U.S. Bond Sentiment Is Worst Since Disastrous ’09
“Next year should be the break-out year finally,” Chris Rupkey, chief financial economist at Bank of Tokyo-Mitsubishi UFJ Ltd., said by phone from New York on Dec. 23. “The market is ignoring the rhetoric that Yellen and the FOMC is getting closer and closer to tightening. The market has it wrong.”
Rupkey, who is among the 74 economists and strategists surveyed by Bloomberg this month, has one of the highest projections. He said he expects 10-year yields to rise to 3.4 percent by the end of 2015 from 2.20 percent at 10:57 a.m. in New York. Back in January, Rupkey said yields would be 3.6 percent by now. Yields fell today with German peers as Greek Prime Minister Antonis Samaras failed in his final attempt to get his candidate for president confirmed.
The median forecast calls for yields to reach 3.01 percent during the same span.

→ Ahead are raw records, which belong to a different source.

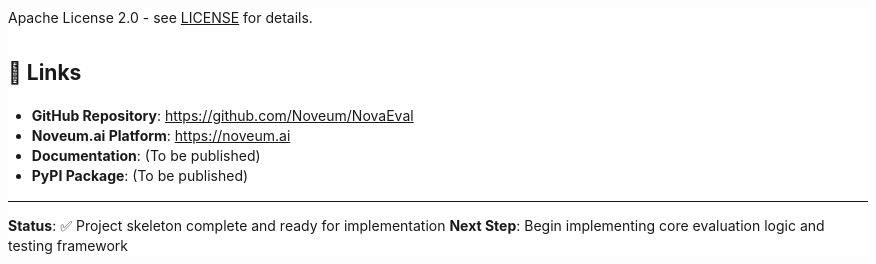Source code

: Apache License 2.0 - see [LICENSE](LICENSE) for details.

## 🔗 Links

- **GitHub Repository**: https://github.com/Noveum/NovaEval
- **Noveum.ai Platform**: https://noveum.ai
- **Documentation**: (To be published)
- **PyPI Package**: (To be published)

---

**Status**: ✅ Project skeleton complete and ready for implementation
**Next Step**: Begin implementing core evaluation logic and testing framework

The roughly 0.75 percentage point increase would be almost twice as much as forecasters anticipated for 2014.
Combined with projections for yields on the two-year note to more than double to 1.53 percent and those on the 30-year bond to rise 0.89 percentage point to 3.70 percent, the prognosticators are more bearish than any time since heading into 2009.